Helga and Uli Plenzdorf did a lot of entertaining in their spacious, tastefully appointed pre-WW II apartment, which was a gathering place for their family members and their circle of friends. The guests arrived punctually at 8:00 p.m.; East Germans, just like West Germans, were sticklers for punctuality. And in Germany no one comes to a party empty-handed. Every person or couple brought a bottle of wine, some cheese or sliced meats from a foreign country, or a cold homemade dish, all destined for the buffet table. This was typical and expected in East Germany, where the hosts would have difficulty shopping for food and assembling a buffet on their own. All of our guests were in high spirits, delighted that we had organized a festive occasion around two bottles of “solidarity with Angola wine” from Portugal, which were prominently displayed. You might want to know who the guests were. Apart from a few of Plenzdorfs’ relatives, all were friends of theirs from the GDR’s cultural sphere—writers, actors, and persons from the film industry. On this occasion, there were no West Berliners or West Germans present.
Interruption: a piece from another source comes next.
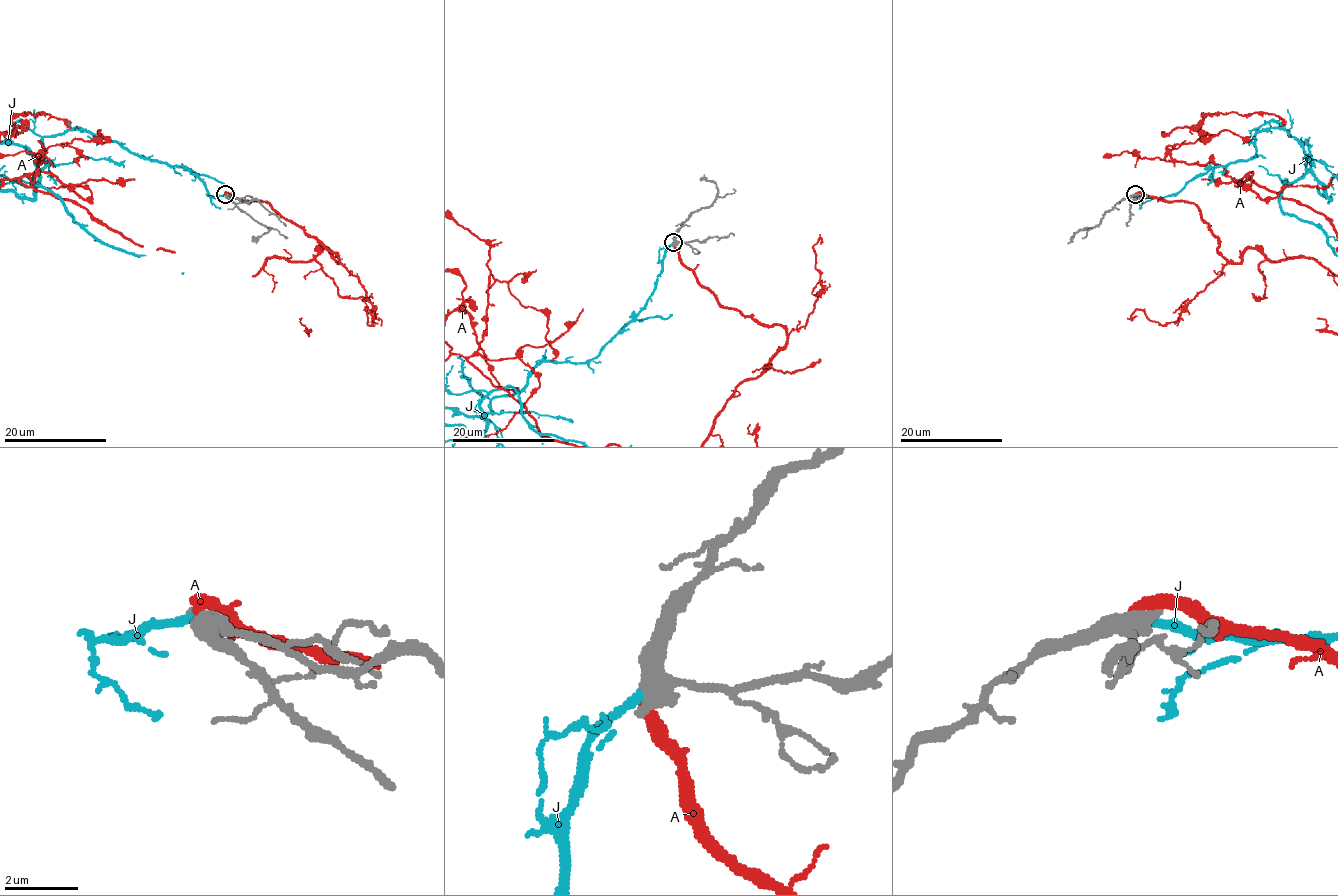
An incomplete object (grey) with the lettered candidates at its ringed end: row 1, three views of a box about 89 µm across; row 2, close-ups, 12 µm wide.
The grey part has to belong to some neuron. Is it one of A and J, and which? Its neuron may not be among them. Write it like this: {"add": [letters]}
{"add": ["J"]}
That meant the guests—who knew each other well—would be able to converse freely.

Social gatherings like this one had an important function in the GDR, where the pressing and frequently disturbing issues of the day were not discussed in the newspapers, in television or radio broadcasts, in movies, or in other public news forums. Such get-togethers provided a welcome escape from the humdrum of everyday life in the GDR, which prominent writer Volker Braun famously labelled “the most boring country in the world” (“das langweiligste Land der Welt”) in his play Die Kipper (The Dumpers), 1965. There is much truth to that, I think, for it was not easy to find things to do in East Germany that were fun or entertaining. Indeed, some social thinkers have speculated that sheer boredom, along with the stifling confinement of all GDR citizens within the borders of that country, may have contributed to the notoriously high level of infidelity among East German couples. Be that as it may, the social gatherings of friends in private residences provided a sheltered environment where one could express repressed feelings, exchange ideas and views openly, release pent-up frustration and anger, and in so doing engage in a kind of group therapy that was not available elsewhere in the GDR. Conversations would focus on topics of immediate and ongoing concern to many of those present; there was no room or need for small talk so common at social gatherings and parties in West Germany.
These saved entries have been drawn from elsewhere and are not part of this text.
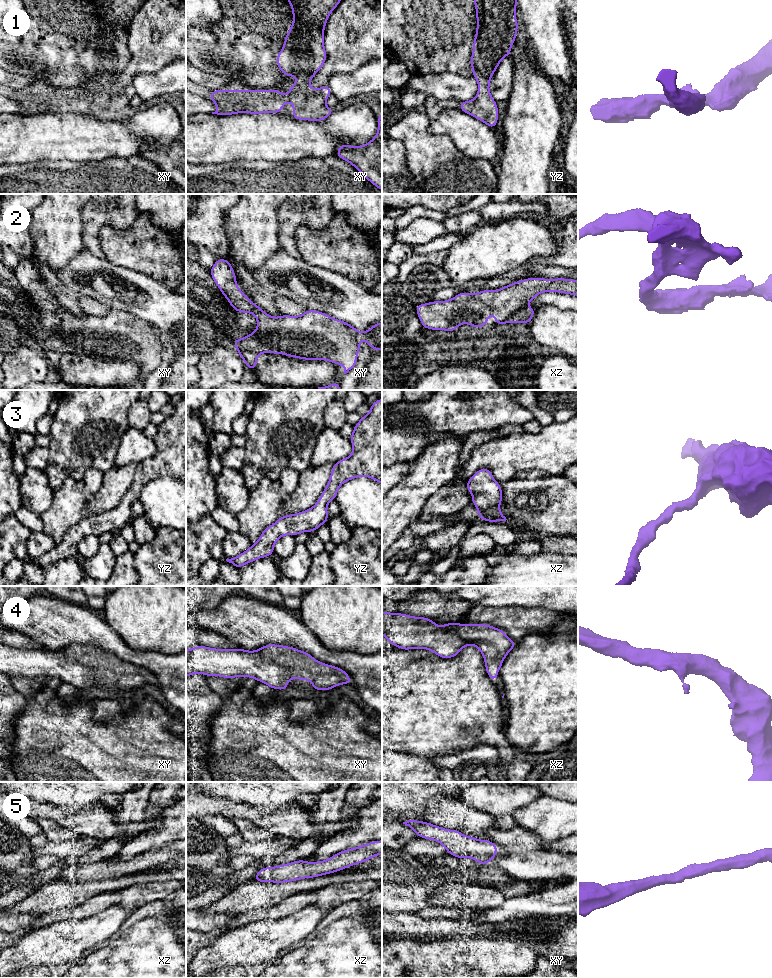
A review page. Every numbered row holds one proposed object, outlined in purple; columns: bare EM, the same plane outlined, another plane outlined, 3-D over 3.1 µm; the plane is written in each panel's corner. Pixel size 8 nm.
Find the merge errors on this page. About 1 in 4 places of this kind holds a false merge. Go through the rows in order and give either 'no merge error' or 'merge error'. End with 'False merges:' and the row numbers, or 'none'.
1: no merge error
2: no merge error
3: no merge error
4: no merge error
5: no merge error
False merges: none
Although the title of this piece is “Standing in Line,” it is really about the nature, function, and importance of interpersonal communication in repressive dictatorships like the GDR and the Soviet Union. While East and West Germans spoke the same language, the exact same words in that language often came to connote something very different in the two Germanys. An East German writer who had embraced communism wholeheartedly used the example of a “social obligation” (gesellschaftliche Verpflichtung) to explain this to me. “In the GDR,” he explained with an air of moral superiority, “we have socially-engaged citizens who have an obligation to contribute to society in positive ways. By contrast, a social obligation in the US or West Germany can mean that friends have invited you to a dinner or cocktail party and you now are obliged to reciprocate.” There are many things I could have said in response, but I had learned that in this sort of situation it is best to bite one’s tongue. My first rule of engagement when dealing with GDR authors was to listen and observe, rather than argue or aggravate them. This non-aggression strategy, which I utilized on numerous occasions, served me well.